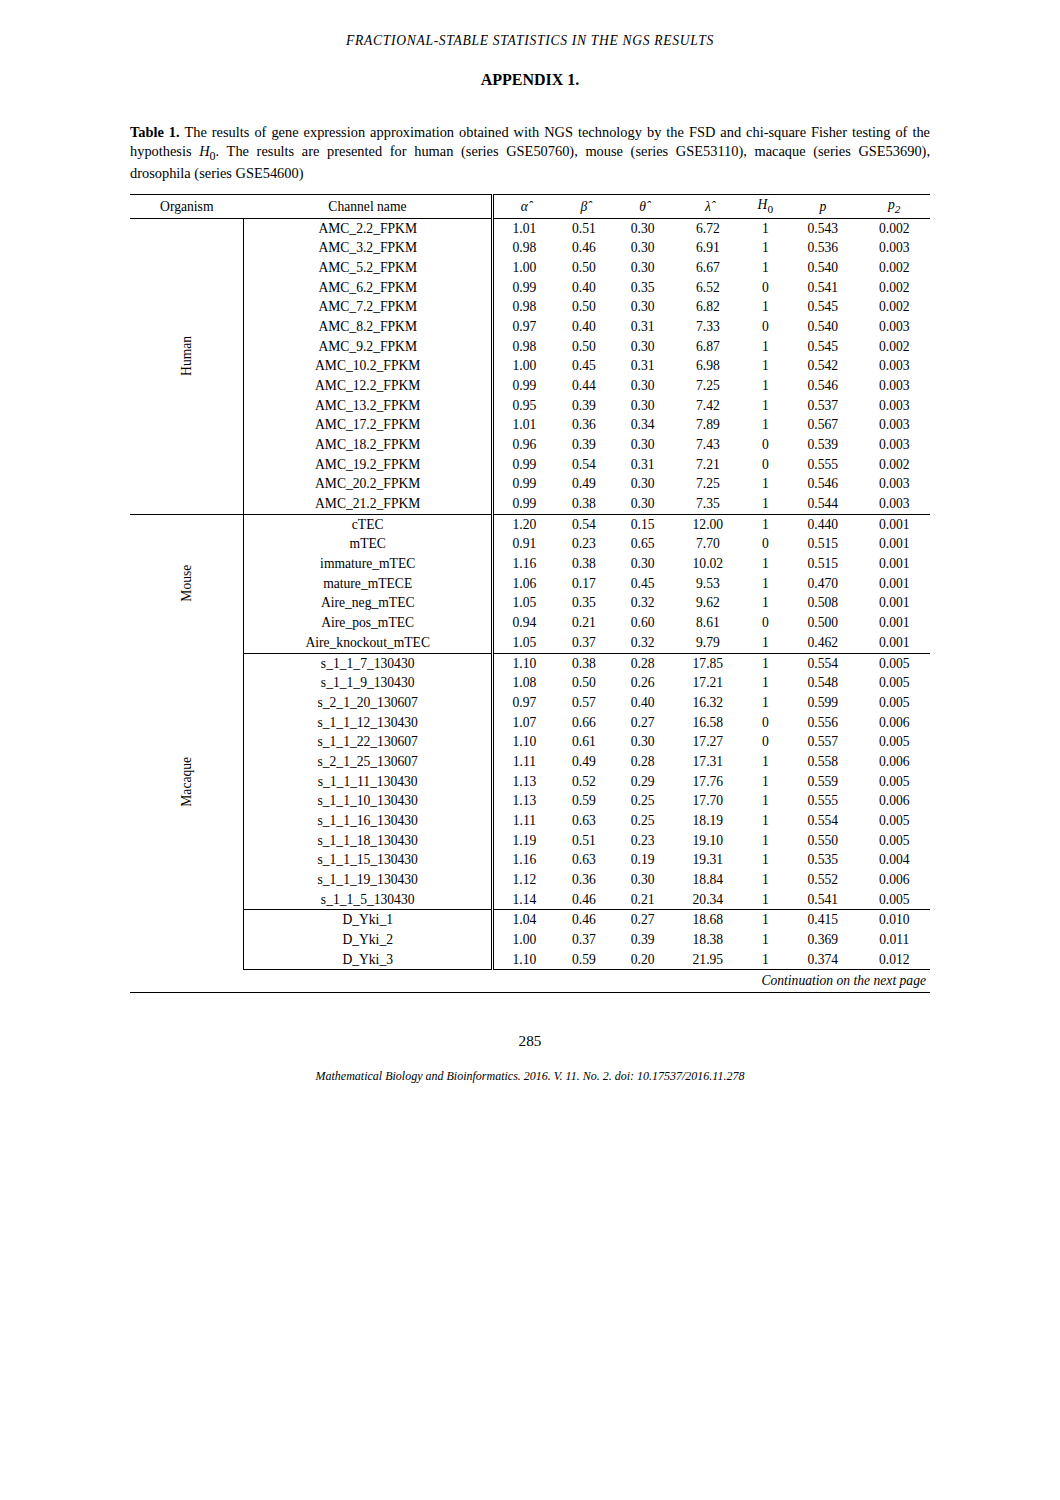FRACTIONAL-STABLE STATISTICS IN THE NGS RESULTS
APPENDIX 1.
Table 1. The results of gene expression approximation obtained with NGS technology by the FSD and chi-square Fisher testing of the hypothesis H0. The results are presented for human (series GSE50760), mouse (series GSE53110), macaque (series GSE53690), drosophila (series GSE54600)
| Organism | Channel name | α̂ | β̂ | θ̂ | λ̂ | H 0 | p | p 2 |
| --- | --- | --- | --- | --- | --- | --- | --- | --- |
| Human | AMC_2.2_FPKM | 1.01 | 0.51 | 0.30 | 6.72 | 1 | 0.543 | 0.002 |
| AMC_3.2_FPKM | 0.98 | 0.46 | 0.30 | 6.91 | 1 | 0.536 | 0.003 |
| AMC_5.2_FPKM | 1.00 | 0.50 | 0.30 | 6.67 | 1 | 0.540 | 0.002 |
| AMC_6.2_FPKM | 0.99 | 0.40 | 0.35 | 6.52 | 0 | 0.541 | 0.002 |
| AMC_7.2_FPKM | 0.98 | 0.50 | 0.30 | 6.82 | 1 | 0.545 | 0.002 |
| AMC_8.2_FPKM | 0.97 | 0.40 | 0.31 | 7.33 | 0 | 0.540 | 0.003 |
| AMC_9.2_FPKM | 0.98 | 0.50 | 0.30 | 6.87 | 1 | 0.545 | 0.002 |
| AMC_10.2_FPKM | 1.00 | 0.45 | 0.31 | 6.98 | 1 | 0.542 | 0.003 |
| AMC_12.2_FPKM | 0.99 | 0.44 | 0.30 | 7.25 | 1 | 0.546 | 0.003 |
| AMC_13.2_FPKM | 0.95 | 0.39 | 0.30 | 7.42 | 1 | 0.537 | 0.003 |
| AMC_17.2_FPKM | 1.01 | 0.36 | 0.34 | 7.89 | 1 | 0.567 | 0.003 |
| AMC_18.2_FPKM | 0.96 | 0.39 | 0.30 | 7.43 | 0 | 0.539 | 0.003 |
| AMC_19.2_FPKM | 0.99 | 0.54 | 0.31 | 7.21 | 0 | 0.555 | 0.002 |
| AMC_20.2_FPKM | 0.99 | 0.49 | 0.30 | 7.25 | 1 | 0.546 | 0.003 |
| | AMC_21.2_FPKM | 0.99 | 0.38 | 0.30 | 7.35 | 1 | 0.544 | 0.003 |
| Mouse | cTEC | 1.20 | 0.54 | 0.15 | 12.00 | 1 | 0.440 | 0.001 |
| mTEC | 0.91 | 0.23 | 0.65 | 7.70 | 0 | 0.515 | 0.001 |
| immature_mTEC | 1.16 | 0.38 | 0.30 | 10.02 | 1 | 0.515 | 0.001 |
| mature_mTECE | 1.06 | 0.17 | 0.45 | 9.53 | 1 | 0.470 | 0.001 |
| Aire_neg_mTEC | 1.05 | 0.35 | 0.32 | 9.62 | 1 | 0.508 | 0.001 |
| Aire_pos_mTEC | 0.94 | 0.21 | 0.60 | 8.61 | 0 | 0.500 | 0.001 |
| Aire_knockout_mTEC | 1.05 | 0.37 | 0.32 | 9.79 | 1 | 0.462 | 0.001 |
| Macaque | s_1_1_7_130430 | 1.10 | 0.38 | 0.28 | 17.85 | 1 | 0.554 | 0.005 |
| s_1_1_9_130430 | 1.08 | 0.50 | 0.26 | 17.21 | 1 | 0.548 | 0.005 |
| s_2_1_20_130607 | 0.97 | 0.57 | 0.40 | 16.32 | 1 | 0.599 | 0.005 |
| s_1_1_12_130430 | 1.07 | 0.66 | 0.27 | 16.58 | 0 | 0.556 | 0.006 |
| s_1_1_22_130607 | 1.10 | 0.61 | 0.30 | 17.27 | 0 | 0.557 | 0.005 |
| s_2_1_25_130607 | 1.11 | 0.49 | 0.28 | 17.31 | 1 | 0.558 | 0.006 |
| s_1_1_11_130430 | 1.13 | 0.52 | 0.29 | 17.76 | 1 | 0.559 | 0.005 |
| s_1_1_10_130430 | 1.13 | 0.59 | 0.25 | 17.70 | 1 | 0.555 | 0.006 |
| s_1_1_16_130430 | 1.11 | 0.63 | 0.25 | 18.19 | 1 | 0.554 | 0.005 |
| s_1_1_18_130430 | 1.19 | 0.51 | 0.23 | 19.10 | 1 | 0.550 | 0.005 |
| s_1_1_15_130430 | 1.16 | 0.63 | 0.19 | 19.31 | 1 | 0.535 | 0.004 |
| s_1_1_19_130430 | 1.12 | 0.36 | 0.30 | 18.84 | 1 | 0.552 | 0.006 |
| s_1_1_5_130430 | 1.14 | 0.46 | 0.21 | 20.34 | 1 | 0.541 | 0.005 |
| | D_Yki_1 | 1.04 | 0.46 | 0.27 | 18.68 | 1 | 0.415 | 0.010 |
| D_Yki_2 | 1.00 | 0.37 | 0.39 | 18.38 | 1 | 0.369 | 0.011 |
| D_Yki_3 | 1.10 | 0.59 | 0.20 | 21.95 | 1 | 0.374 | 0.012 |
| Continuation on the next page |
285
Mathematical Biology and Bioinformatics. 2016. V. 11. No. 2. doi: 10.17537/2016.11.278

--

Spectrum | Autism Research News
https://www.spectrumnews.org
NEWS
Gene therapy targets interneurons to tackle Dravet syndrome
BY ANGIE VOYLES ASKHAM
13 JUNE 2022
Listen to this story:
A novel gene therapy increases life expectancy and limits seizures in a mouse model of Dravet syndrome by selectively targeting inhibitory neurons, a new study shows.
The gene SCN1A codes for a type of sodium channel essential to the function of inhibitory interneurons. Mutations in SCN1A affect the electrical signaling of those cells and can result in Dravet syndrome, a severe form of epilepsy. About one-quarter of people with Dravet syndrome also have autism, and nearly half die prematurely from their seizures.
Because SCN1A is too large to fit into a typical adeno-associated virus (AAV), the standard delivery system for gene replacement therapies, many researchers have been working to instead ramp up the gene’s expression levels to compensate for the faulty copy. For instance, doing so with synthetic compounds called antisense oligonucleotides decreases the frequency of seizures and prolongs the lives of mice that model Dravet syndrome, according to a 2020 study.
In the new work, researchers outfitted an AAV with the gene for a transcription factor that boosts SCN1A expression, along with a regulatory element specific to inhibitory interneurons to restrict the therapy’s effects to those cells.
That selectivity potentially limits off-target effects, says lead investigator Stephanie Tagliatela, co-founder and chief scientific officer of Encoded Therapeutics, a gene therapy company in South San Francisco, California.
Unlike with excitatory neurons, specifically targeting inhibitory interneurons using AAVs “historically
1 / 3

--

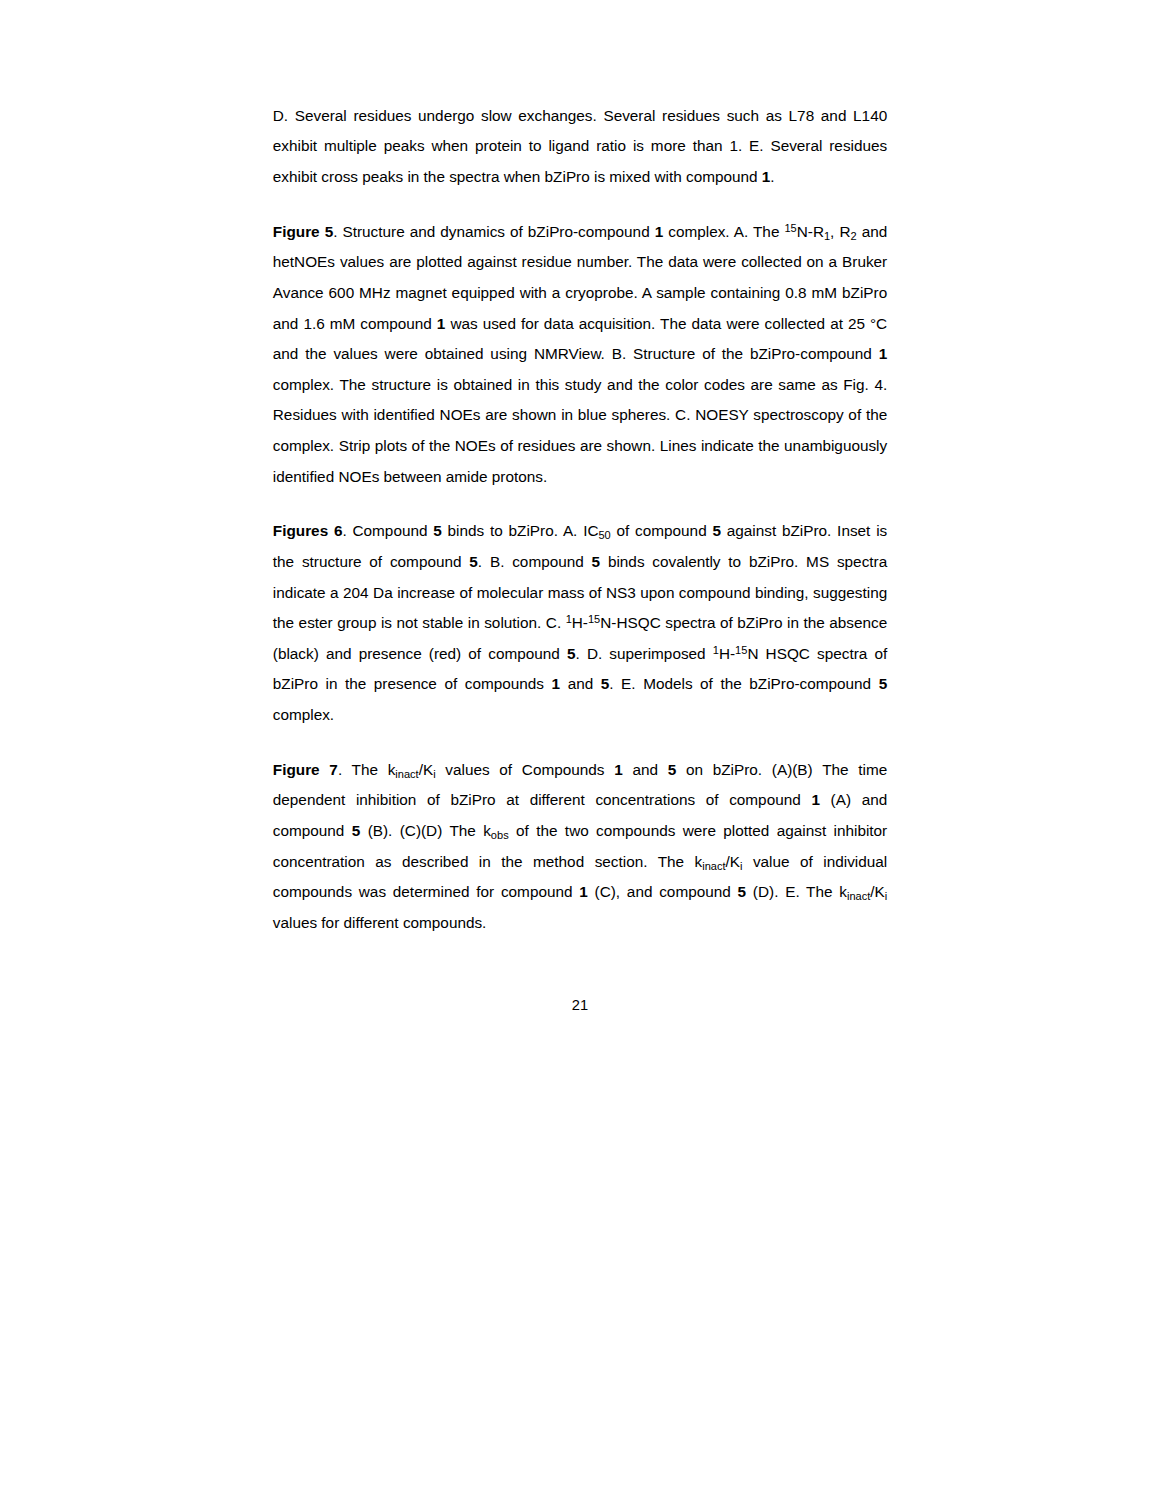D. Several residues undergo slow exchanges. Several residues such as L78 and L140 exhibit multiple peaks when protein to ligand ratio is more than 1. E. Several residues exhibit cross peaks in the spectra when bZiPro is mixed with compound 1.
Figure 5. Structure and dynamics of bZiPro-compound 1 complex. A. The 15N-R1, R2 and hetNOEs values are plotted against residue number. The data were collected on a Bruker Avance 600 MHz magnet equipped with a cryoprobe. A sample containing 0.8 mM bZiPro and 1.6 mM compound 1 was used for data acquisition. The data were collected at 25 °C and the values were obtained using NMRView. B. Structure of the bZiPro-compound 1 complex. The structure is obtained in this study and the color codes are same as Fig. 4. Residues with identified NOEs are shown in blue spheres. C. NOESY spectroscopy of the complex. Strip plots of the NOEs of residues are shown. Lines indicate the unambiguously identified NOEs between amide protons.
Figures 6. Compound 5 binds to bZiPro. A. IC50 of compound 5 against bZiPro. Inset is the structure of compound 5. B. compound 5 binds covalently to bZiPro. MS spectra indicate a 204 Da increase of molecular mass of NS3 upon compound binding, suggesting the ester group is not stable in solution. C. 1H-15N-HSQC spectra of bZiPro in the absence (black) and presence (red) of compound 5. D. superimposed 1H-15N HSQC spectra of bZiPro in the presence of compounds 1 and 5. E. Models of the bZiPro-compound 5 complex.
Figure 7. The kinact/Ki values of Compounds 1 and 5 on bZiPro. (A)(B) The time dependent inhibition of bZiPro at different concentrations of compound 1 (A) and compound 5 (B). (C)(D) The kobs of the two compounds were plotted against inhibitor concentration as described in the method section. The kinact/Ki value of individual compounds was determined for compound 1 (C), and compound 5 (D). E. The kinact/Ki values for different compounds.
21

→ **Problem**:
Output exactly one stretch of the listing: from the line containing "13 JUNE 2022" through the line containing "A novel gene", both end lines included.

→ **Solution**:
13 JUNE 2022
Listen to this story:
A novel gene therapy increases life expectancy and limits seizures in a mouse model of Dravet syndrome by selectively targeting inhibitory neurons, a new study shows.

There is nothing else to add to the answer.